Every year there are questions I get wrong because they are badly worded. For example, this year question 22 asked "A crosse without a guard stop is a broken stick." I answered false, the answer they wanted was true.

I know that a crosse must have a ball stop. But in my opinion, missing a ballstop doesn't make a stick "Broken." For example, playing with a broken stick is illegal procedure, because a broken stick is considered no stick, while playing without a ballstop is not a penalty under NFHS ruling 1.7.4.

So, I knew all of the rules for ballstops and broken sticks and I still got the question wrong because it was badly worded (IMHO).

LaxRef
04-23-2007, 11:02 PM
This was an awful, awful test. There were a number of questions that I could tell that were, say, true as written but that the test author probably intended to be false (or vice versa). I knew which questions I was going to get "wrong," but I answered the questions based on whether they were actually true or false. I got a 91.

Woodenstick
04-24-2007, 06:32 AM
I get the feeling that one person writes the test and it is never vetted on other referees. I have written exams for years and know how hard it is, questions that you think are clear are not. After a few years I took to having 1-2 old students that I trusted proofread the draft exams and give comments, even that did not guarentee clarity, but it helped. But every year (OK this makes 3 years for me) it seems like the lax exam has several disasterously worded questions. Maybe they need to let 10-12 people take the test before it is released, to "test the test". If LR only got a 91, that says to me that the test has 9 mistakes, which is way too many for a national exam.

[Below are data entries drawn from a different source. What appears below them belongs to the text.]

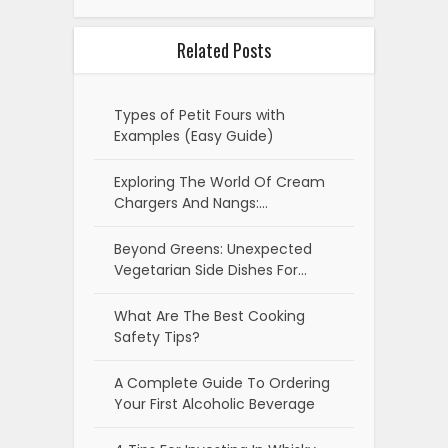
Beyond Greens: Unexpected
Vegetarian Side Dishes For…
What Are The Best Cooking
Safety Tips?
A Complete Guide To Ordering
Your First Alcoholic Beverage
4 Tips For Investing In Whisky
What Is Filipino Adobo-The Dish
Featured In Google's Doodle?
What Kind Of Beer Is The Best?
5 Ways To Cook Salmon
Top 5 Advantages Of Using A
Seafood Subscription Box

Of all the questions, number 86 really puzzles me, I don't see any possible way that could be true. "An illegal offensive screen occurs whether or not contact occurs." Am I missing something, or is this something that every experienced referee should know is false?

LaxRef
04-24-2007, 07:39 AM
Of all the questions, number 86 really puzzles me, I don't see any possible way that could be true. "An illegal offensive screen occurs whether or not contact occurs." Am I missing something, or is this something that every experienced referee should know is false?

IIRC, the way it is worded you can call a foul for illegal screening position (i.e., holding the crosse rigid) even if there is no contact, but you specifically cannot call a moving screen if there is no contact. The question is not worded clearly enough to make it true.

And I agree: I've written a lot of tests, and I have lots off peephole Czech 4 tie pose.

MElaxRef
04-24-2007, 07:03 PM
Originally posted by LaxRef
IIRC, the way it is worded you can call a foul for illegal screening position (i.e., holding the crosse rigid) even if there is no contact
I hope you won't call a foul for illegal screening position unless there is contact. That is just asking for trouble, IMHO.

LaxRef
04-24-2007, 09:16 PM
I hope you won't call a foul for illegal screening position unless there is contact. That is just asking for trouble, IMHO.

I've never done it. The only way I can see doing it is if the stick is way out and the defender runds all the way around it; in that case, advantage has been gained even though there's no contact, espcially if it was a LSM.